> [Data block]:
= Beginning of Section =
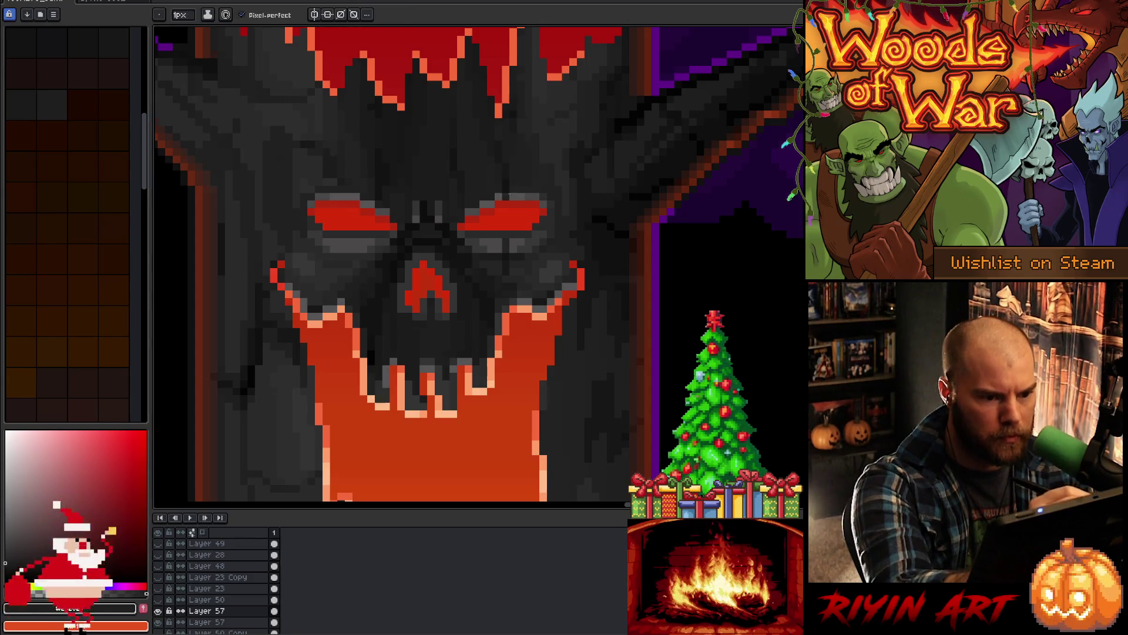
{"action": "left_click", "coordinate": [552, 214], "text": "alt"}
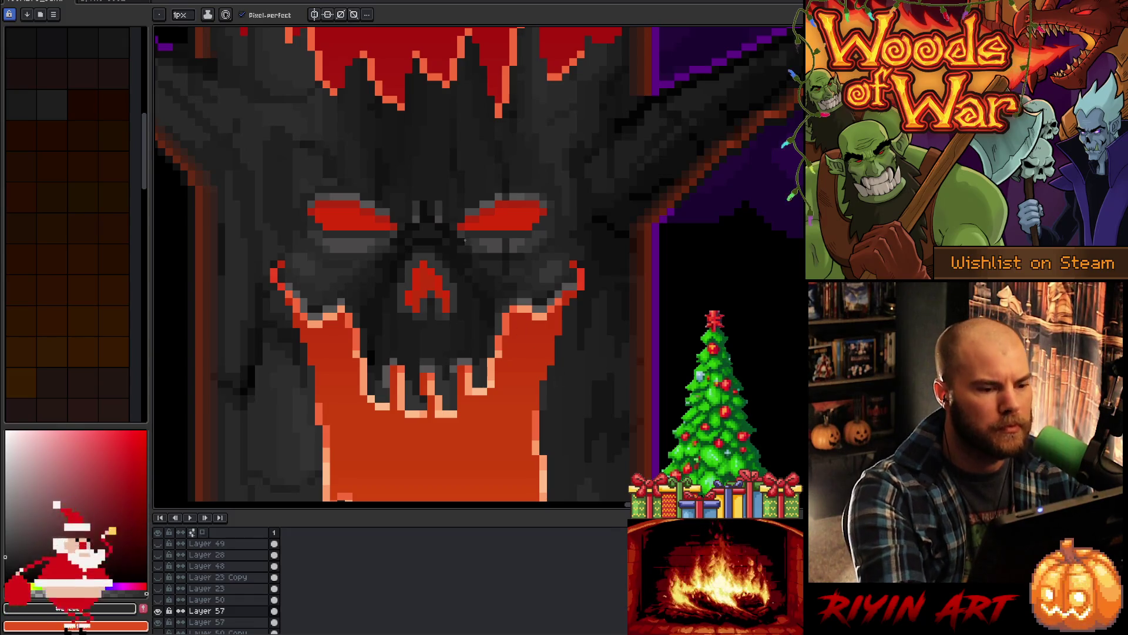
{"action": "left_click", "coordinate": [483, 231], "text": "alt"}
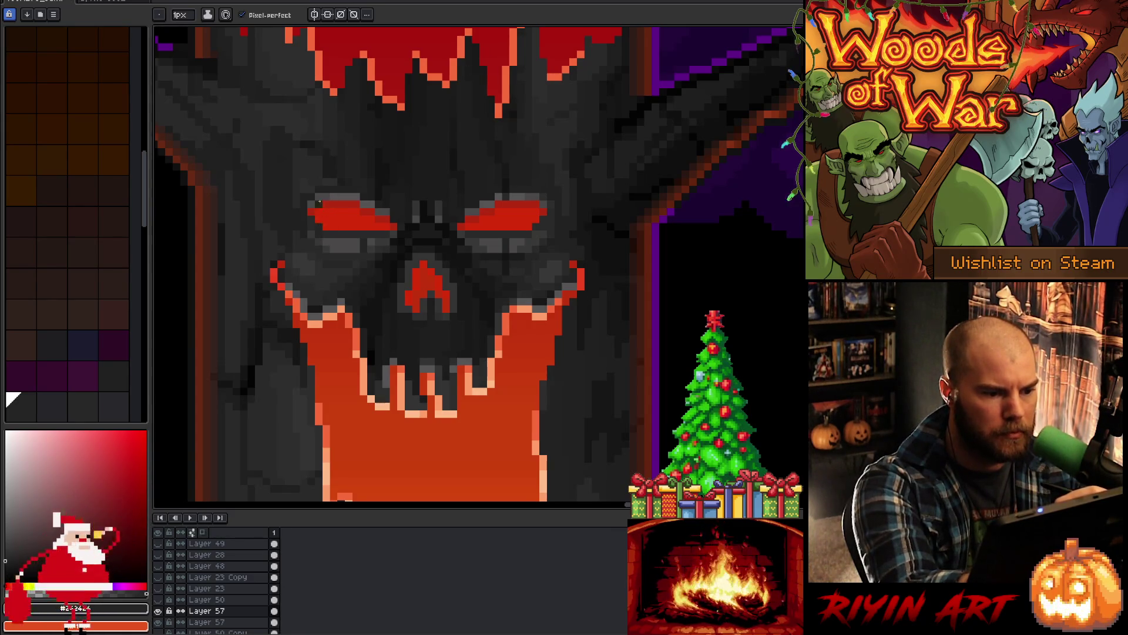
{"action": "left_click", "coordinate": [329, 231], "text": "alt"}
= End of Section =
> [Activity]: Give the material again exactly as it is, but keep the pictures out.

> [Answer section]:
{"action": "left_click", "coordinate": [552, 214], "text": "alt"}
{"action": "left_click", "coordinate": [483, 231], "text": "alt"}
{"action": "left_click", "coordinate": [329, 231], "text": "alt"}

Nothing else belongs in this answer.